How do you use the graph to solve 0=x^2+3x+2?

Jan 22, 2017

The solution is $x = - 1$ and $x = - 2$.

Explanation:

For this, we have to draw the graph first. As

${x}^{2} + 3 x + 2 = {x}^{2} + 2 \times \frac{3}{2} \times x + {\left(\frac{3}{2}\right)}^{2} + 2 - \frac{9}{4} = {\left(x + \frac{3}{2}\right)}^{2} - \frac{1}{4}$

As ${\left(x + \frac{3}{2}\right)}^{2}$ is positive and its minimum value is zero, minimum value of ${x}^{2} + 3 x + 2$ is $- \frac{1}{4}$, at $x = - \frac{3}{2}$.

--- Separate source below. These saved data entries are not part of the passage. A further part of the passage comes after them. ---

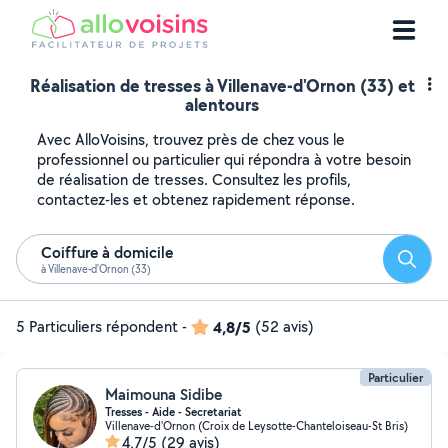
Réalisation de tresses à Villenave-d'Ornon (33) et
alentours
Avec AlloVoisins, trouvez près de chez vous le
professionnel ou particulier qui répondra à votre besoin
de réalisation de tresses. Consultez les profils,
contactez-les et obtenez rapidement réponse.
Coiffure à domicile
Reche
à Villenave-d'Ornon (33)
5 Particuliers répondent
-
4,8/5
(52 avis)
Particulier
Maimouna Sidibe
Tresses - Aide - Secretariat
Villenave-d'Ornon (Croix de Leysotte-Chanteloiseau-St Bris)
4,7/5
(29 avis)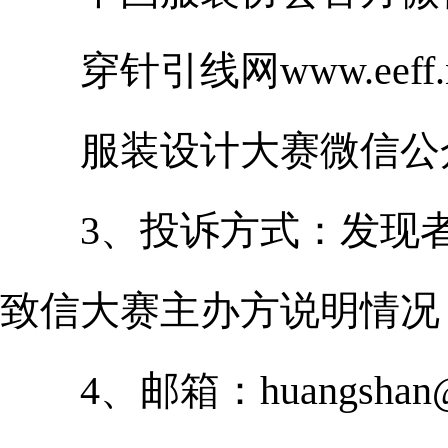
穿针引线网www.eeff.n
服装设计大赛微信公
3、投诉方式：发现者
致信大赛主办方说明情况
4、邮箱：huangshan@cn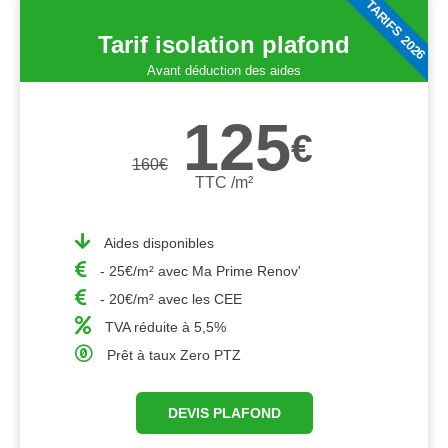
TARIFS 2026
Tarif isolation plafond
Avant déduction des aides
125
€
160
€
TTC /m²
Aides disponibles
- 25€/m² avec Ma Prime Renov'
- 20€/m² avec les CEE
TVA réduite à 5,5%
Prêt à taux Zero PTZ
DEVIS PLAFOND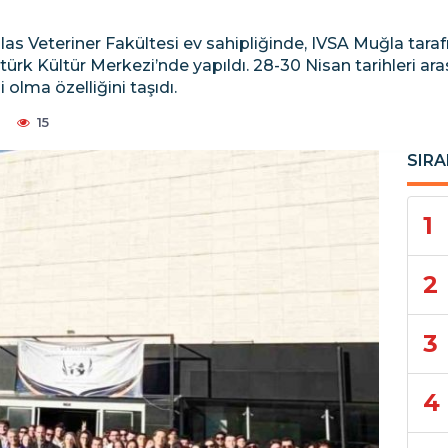
las Veteriner Fakültesi ev sahipliğinde, IVSA Muğla tar
rk Kültür Merkezi’nde yapıldı. 28-30 Nisan tarihleri ara
 olma özelliğini taşıdı.
2
15
SIRA
1
2
3
4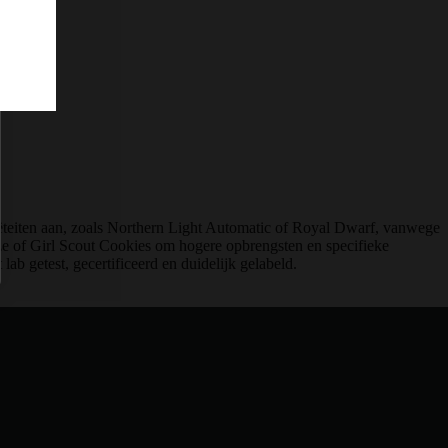
ëteiten aan, zoals Northern Light Automatic of Royal Dwarf, vanwege
e of Girl Scout Cookies om hogere opbrengsten en specifieke
lab getest, gecertificeerd en duidelijk gelabeld.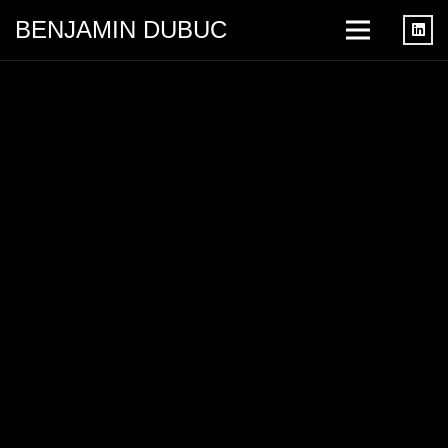
BENJAMIN DUBUC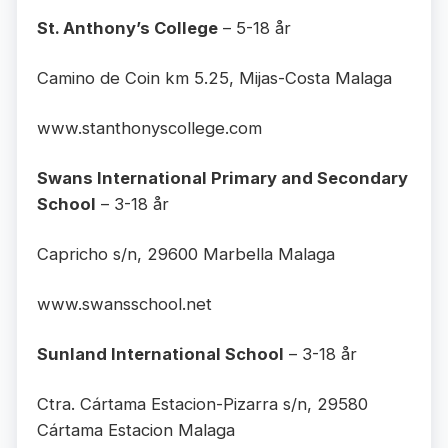
St. Anthony’s College
– 5-18 år
Camino de Coin km 5.25, Mijas-Costa Malaga
www.stanthonyscollege.com
Swans International Primary and Secondary
School
– 3-18 år
Capricho s/n, 29600 Marbella Malaga
www.swansschool.net
Sunland International School
– 3-18 år
Ctra. Cártama Estacion-Pizarra s/n, 29580
Cártama Estacion Malaga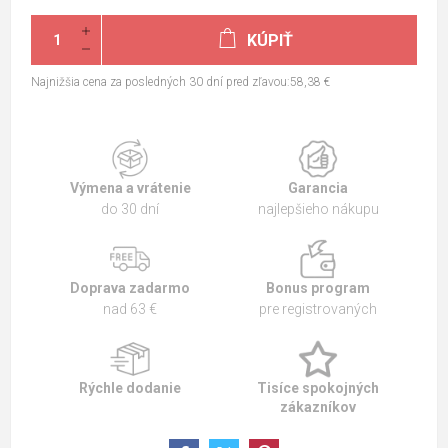
KÚPIŤ
Najnižšia cena za posledných 30 dní pred zľavou:58,38 €
Výmena a vrátenie
Garancia
do 30 dní
najlepšieho nákupu
Doprava zadarmo
Bonus program
nad 63 €
pre registrovaných
Rýchle dodanie
Tisíce spokojných
zákazníkov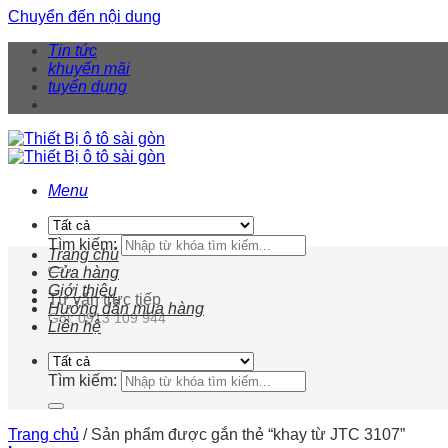
Chuyển đến nội dung
Tin tức
khuyến mãi
tuyển dụng
Menu
Tìm kiếm:
Trang chủ
Cửa hàng
Giới thiệu
Tư vấn trực tiếp
Hướng dẫn mua hàng
Gọi: 0913 109 944
Liên hệ
Tìm kiếm:
Trang chủ
/
Sản phẩm được gắn thẻ “khay từ JTC 3107”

Let $y = {x}^{2} + 3 x + 2$ and we have a minimum at $\left(- \frac{3}{2} , - \frac{1}{4}\right)$, some other points, we have by putting various values of $x$ (around $x = - \frac{3}{2}$), are

$\left(- 5 , 12\right) , \left(- 4 , 6\right) , \left(- 3 , 2\right) , \left(- 2 , 0\right) , \left(- 1 , 0\right) , \left(0 , 2\right) , \left(1 , 6\right) , \left(2 , 12\right)$ and joining all these eight points and the minimum at $\left(- \frac{3}{2} , - \frac{1}{4}\right)$, we get following graph.
graph{x^2+3x+2 [-4.333, 0.667, -0.43, 2.07]}

As the value of $y = 0$ at $x = - 1$ and $x = - 2$,

the solution is $x = - 1$ and $x = - 2$.